Aux origines du célèbre Walt Disney, un texte somptueux qui flamba dans les autodafés du IIIe Reich. Notre coup de cœur jeunesse de la semaine.
Mais comment diantre un faon partant à la découverte du monde en vint-il à provoquer l’ire des censeurs du IIIe Reich ? En 1936, Bambi, de l’Autrichien Felix Salten, fut interdit dans l’Allemagne nazie. De nombreux exemplaires flambèrent dans les autodafés. À première vue, ce roman paru en 1923, rapidement devenu un best-seller, est pourtant un conte animalier qui peut sembler inoffensif.
C’est un voyage dans les Alpes qui aurait inspiré Félix Salten, pour ce récit initiatique suivant les pas d’un petit faon nommé Bambi (de l’italien pour « enfant », « bambino »), de sa naissance à sa découverte de la dureté du monde. Observateur avisé du monde animal, Salten fait vivre avec une émotion singulière les premiers pas tremblants de son héros ou la tendresse maternelle, l’euphorie d’une première cavalcade dans la clairière ou de la découverte de ses congénères. Il s’offre de poétiques parenthèses, par exemple le temps de faire parler les feuilles qui s’apprêtent à tomber.
Noirceur du monde
Mais derrière la fable bucolique, ce sont de plus sombres réalités qui apparaissent. Bambi découvre la noirceur du monde – mort, deuil, cruauté –, et à travers lui Salten exprime ses inquiétudes sur un monde à la dérive. Juif viennois ami d’Arthur Schnitzler, correspondant de Freud et admirateur de Theodor Herzl, Salten voit l’antisémitisme qui resurgit, le climat de haine et de ressentiment de l’après-guerre. « Cette terrible détresse, dont on ne voyait pas la fin, répandait la rancœur et la barbarie. Elle réduisait à néant tous les usages, elle minait la conscience, anéantissait les bonnes mœurs, détruisait la confiance. Il n’y avait plus pitié, ni repos, ni retenue », écrit-il dans Bambi. Comment ne pas y voir un écho prémonitoire de la barbarie prête à s’abattre ? Ce n’est donc pas sans raison que les nazis y virent une allégorie du sort des Juifs d’Europe.

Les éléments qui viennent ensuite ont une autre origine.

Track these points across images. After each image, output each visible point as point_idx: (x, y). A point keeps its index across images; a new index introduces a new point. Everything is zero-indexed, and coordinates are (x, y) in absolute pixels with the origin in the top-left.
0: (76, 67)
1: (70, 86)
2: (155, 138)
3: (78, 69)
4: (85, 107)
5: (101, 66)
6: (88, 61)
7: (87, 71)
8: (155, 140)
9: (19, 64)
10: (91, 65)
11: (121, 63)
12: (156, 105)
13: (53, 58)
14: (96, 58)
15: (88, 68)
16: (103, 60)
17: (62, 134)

C’est cette dimension du texte qui a séduit l’illustrateur Benjamin Lacombe. Il le met en images dans une nouvelle édition du texte chez Albin Michel, avec une traduction de Nicolas Waquet, et dans la collection de classiques illustrés que dirige Lacombe lui-même. « Depuis longtemps, je voulais, dans un album illustré, traiter du mal absolu de l’antisémitisme. Un mal qui resurgit toujours, sous une autre forme, ou de biais, comme les mille dangers de la forêt de Felix Salten. » Lui-même descendant de déportés, il a « voulu faire ressentir le danger et la peur de tous ceux qui sont traqués ».
Son album est une splendeur. Fusains tour à tour en noir et blanc et en couleur, pages qui s’ouvrent, découpes et pliages composent un objet où la poésie et la douceur le disputent à l’inquiétude. C’est toute l’ambiguïté d’une nature enchanteresse et sauvage qui se tient dans ces pages. Un hommage somptueux à l’œil naturaliste de Salten comme à sa tendresse désespérée pour le monde et les êtres.

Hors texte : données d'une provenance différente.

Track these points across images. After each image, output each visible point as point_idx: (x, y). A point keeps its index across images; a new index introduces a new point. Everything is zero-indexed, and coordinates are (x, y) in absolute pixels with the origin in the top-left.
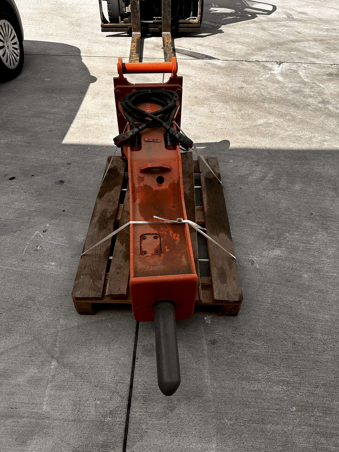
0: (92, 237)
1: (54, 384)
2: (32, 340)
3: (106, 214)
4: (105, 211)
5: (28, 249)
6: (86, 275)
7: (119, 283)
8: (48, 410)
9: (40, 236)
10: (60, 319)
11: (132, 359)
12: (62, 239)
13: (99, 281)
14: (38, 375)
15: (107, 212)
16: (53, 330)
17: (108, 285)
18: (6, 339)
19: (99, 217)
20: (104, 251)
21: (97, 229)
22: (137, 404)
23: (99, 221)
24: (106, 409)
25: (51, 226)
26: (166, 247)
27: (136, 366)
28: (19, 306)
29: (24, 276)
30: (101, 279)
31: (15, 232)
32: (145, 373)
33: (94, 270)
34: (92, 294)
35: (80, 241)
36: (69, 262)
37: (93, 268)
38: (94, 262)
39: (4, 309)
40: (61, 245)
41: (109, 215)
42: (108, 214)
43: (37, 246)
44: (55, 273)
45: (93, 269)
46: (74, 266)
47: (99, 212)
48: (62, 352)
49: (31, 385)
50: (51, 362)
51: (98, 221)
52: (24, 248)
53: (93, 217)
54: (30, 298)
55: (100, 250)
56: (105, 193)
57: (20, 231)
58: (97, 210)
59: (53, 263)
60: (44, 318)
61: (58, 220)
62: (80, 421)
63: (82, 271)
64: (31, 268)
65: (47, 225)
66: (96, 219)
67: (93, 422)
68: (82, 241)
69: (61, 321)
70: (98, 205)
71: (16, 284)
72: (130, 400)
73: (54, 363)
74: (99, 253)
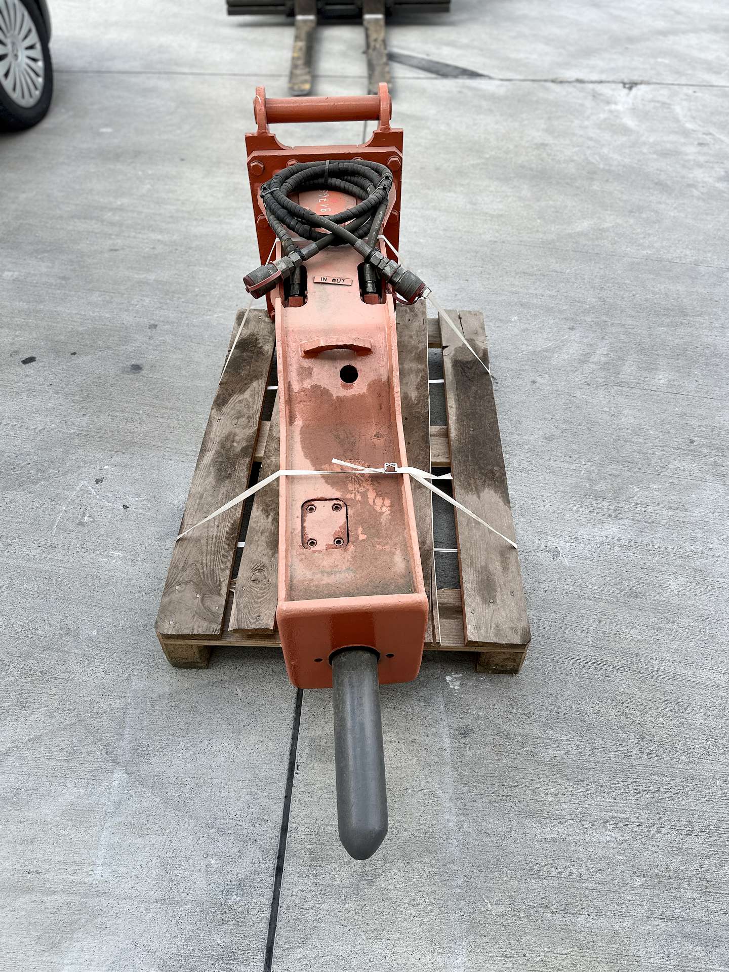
0: (201, 497)
1: (118, 820)
2: (72, 724)
3: (232, 446)
4: (230, 438)
5: (63, 520)
6: (186, 583)
7: (256, 603)
8: (105, 877)
9: (89, 492)
10: (132, 677)
11: (287, 767)
12: (137, 499)
13: (216, 598)
14: (85, 800)
15: (233, 441)
16: (117, 703)
17: (234, 606)
18: (16, 720)
19: (217, 452)
20: (226, 530)
21: (211, 479)
22: (296, 866)
23: (217, 461)
24: (230, 877)
25: (114, 469)
26: (360, 530)
27: (295, 782)
28: (45, 649)
29: (54, 580)
30: (219, 594)
31: (35, 483)
32: (315, 798)
33: (203, 573)
34: (199, 627)
35: (176, 502)
36: (153, 550)
37: (203, 568)
38: (205, 554)
39: (12, 655)
40: (134, 512)
41: (238, 447)
42: (235, 444)
43: (83, 515)
44: (123, 575)
45: (201, 571)
46: (163, 559)
47: (217, 440)
48: (136, 751)
49: (70, 823)
50: (112, 773)
51: (214, 461)
52: (54, 520)
53: (203, 451)
54: (68, 632)
55: (218, 526)
56: (230, 395)
57: (46, 479)
58: (212, 435)
59: (118, 554)
60: (97, 675)
61: (129, 456)
62: (174, 903)
63: (179, 575)
64: (69, 565)
65: (106, 467)
66: (209, 457)
67: (202, 905)
68: (181, 503)
69: (135, 682)
70: (215, 424)
71: (37, 601)
72: (281, 857)
73: (119, 775)
74: (215, 534)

À noter : un charmant album, signé de l’auteur-illustrateur Philippe Jalbert, mais avec, cette fois, un texte raccourci et adapté pour les tout-petits, sort également ces jours-ci aux éditions Gautier-Languereau. Deux raisons de revenir sur les traces du vrai Bambi.
Bambi, l’histoire d’une vie dans les bois, Felix Salten et Benjamin Lacombe, traduit de l’allemand (Autriche) par Nicolas Waquet, 176 p., 29,90 euros. À partir de 9 ans.
Également : Bambi, une vie dans les bois, d’après Felix Salten, Phillippe Jalbert, Gautier-Languereau, 15, 90 euros. À partir de 5 ans.